Are you happy with our mass media? Do you feel the values in most TV programs are appropriate and nurturing for our youth or our society? If not, what would you like to see? Did you know that you “own” the public airwaves? A 1966 U.S. Court of Appeals ruling states: “Under our system, the interests of the public are dominant” They are the owners of the channels of television—indeed, of all broadcasting.” And in a Supreme Court decision in 1969 the court states “It is the right of the viewers and listeners, not the right of the broadcasters, which is paramount.” It has been thought that the sweeping degregulation of broadcasting since the late 1980′s negates these laws. This is not the case. The Federal Communications Commission’s 1984 ruling states: “(deregulation) “does not constitute a retreat from our concern with the programming performance of television station licensees.”
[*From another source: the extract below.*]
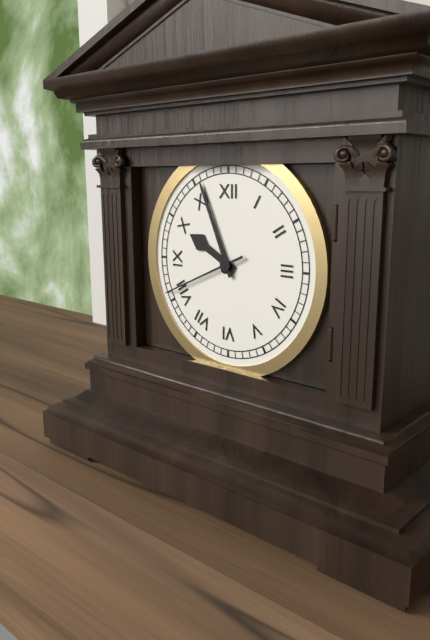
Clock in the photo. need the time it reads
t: 9:56:41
Most people do not realize that television broadcasters have a unique corporate charter unlike any other corporation. Based on legislation dating back to 1927, television broadcasters have an overriding obligation to “serve the public interest, convenience, and necessity.” By law they are obligated to broadcast programs that inform our community on local, national and global issues that affect our lives—from diverse perspectives! This duty to serve the public before their own pocketbooks has been affirmed by more than a half-century of law in the U.S. Supreme Court, Congress, and the Federal Communications Commission (FCC).

Yet, in reality the situation is essentially turned upside down: TV broadcasters serve their profits first and put the genuine interests of the public a distant second. What needs to change is for the public to begin to articulate what we define as our public interest. Once that happens, citizens will have the power to force the media to be accountable.
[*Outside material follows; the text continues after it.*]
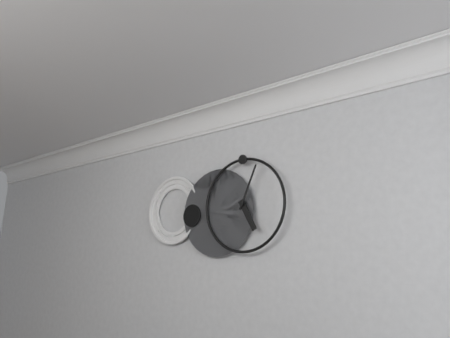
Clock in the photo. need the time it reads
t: 5:04
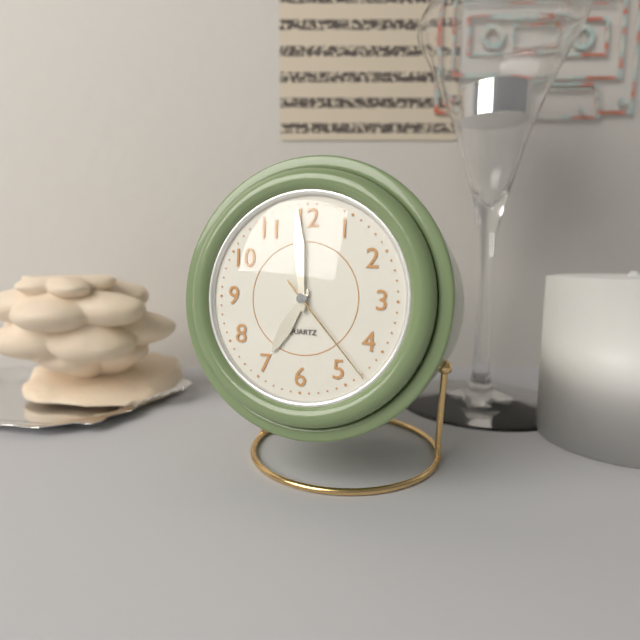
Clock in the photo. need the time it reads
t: 6:59:23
It’s not just the concern with what is currently on television. From gratuitous violence and stereotyping to the lack of diverse perspectives, mainstream television seems to confirm our worst fears about human nature. Yet, despite the glaring problems with what is ON television, we would argue that an even more important problem is what is NOT ON television!

Because more than half of the American people get all of their news about the world from television, it is not surprising that in American society, nothing is truly “real” until it has been brought into prominent public attention by being on television. Therefore, if we don’t hear regularly televised reports about a wide array of local or national issues, the general public will assume that these areas are not yet critical. However, just because the mass media ignore critical trends does not mean they will conveniently cease to exist.

Television has become an advertising machine that generates consumption. Therefore, it is in their interest to ignore or minimize trends that bring into question the fairness and sustainability of the way of life they promote. Most people do not realize that 6 major corporate conglomerates own all of the American media. Hollywood is big business.